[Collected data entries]
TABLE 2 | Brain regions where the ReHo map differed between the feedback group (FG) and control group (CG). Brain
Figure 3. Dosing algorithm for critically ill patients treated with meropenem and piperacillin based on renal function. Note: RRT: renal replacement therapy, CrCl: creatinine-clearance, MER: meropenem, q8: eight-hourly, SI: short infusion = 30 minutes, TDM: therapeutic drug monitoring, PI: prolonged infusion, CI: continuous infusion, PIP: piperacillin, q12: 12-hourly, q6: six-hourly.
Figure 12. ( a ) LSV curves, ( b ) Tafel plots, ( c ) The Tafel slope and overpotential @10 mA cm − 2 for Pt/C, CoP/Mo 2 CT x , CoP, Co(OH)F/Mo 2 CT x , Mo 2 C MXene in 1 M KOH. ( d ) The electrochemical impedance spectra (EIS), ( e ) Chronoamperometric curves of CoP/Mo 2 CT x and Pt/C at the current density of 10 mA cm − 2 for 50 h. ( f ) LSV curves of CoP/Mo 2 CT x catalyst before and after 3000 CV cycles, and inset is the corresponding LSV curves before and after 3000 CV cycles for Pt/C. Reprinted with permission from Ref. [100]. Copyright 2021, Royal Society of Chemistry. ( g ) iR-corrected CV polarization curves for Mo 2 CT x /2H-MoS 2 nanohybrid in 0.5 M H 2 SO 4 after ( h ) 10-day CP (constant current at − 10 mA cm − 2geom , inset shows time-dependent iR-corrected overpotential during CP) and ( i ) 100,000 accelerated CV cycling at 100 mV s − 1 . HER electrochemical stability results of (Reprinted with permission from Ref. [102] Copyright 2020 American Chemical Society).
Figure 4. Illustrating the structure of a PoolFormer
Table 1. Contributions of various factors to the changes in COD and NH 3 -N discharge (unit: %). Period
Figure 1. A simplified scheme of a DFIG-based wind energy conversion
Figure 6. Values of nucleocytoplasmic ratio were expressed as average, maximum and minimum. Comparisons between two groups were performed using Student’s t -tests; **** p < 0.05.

- **TASK ITEM**: The data must be given again in full. Keep every line identical.

- **ANSWER TO THE PROBLEM**:
TABLE 2 | Brain regions where the ReHo map differed between the feedback group (FG) and control group (CG). Brain
Figure 3. Dosing algorithm for critically ill patients treated with meropenem and piperacillin based on renal function. Note: RRT: renal replacement therapy, CrCl: creatinine-clearance, MER: meropenem, q8: eight-hourly, SI: short infusion = 30 minutes, TDM: therapeutic drug monitoring, PI: prolonged infusion, CI: continuous infusion, PIP: piperacillin, q12: 12-hourly, q6: six-hourly.
Figure 12. ( a ) LSV curves, ( b ) Tafel plots, ( c ) The Tafel slope and overpotential @10 mA cm − 2 for Pt/C, CoP/Mo 2 CT x , CoP, Co(OH)F/Mo 2 CT x , Mo 2 C MXene in 1 M KOH. ( d ) The electrochemical impedance spectra (EIS), ( e ) Chronoamperometric curves of CoP/Mo 2 CT x and Pt/C at the current density of 10 mA cm − 2 for 50 h. ( f ) LSV curves of CoP/Mo 2 CT x catalyst before and after 3000 CV cycles, and inset is the corresponding LSV curves before and after 3000 CV cycles for Pt/C. Reprinted with permission from Ref. [100]. Copyright 2021, Royal Society of Chemistry. ( g ) iR-corrected CV polarization curves for Mo 2 CT x /2H-MoS 2 nanohybrid in 0.5 M H 2 SO 4 after ( h ) 10-day CP (constant current at − 10 mA cm − 2geom , inset shows time-dependent iR-corrected overpotential during CP) and ( i ) 100,000 accelerated CV cycling at 100 mV s − 1 . HER electrochemical stability results of (Reprinted with permission from Ref. [102] Copyright 2020 American Chemical Society).
Figure 4. Illustrating the structure of a PoolFormer
Table 1. Contributions of various factors to the changes in COD and NH 3 -N discharge (unit: %). Period
Figure 1. A simplified scheme of a DFIG-based wind energy conversion
Figure 6. Values of nucleocytoplasmic ratio were expressed as average, maximum and minimum. Comparisons between two groups were performed using Student’s t -tests; **** p < 0.05.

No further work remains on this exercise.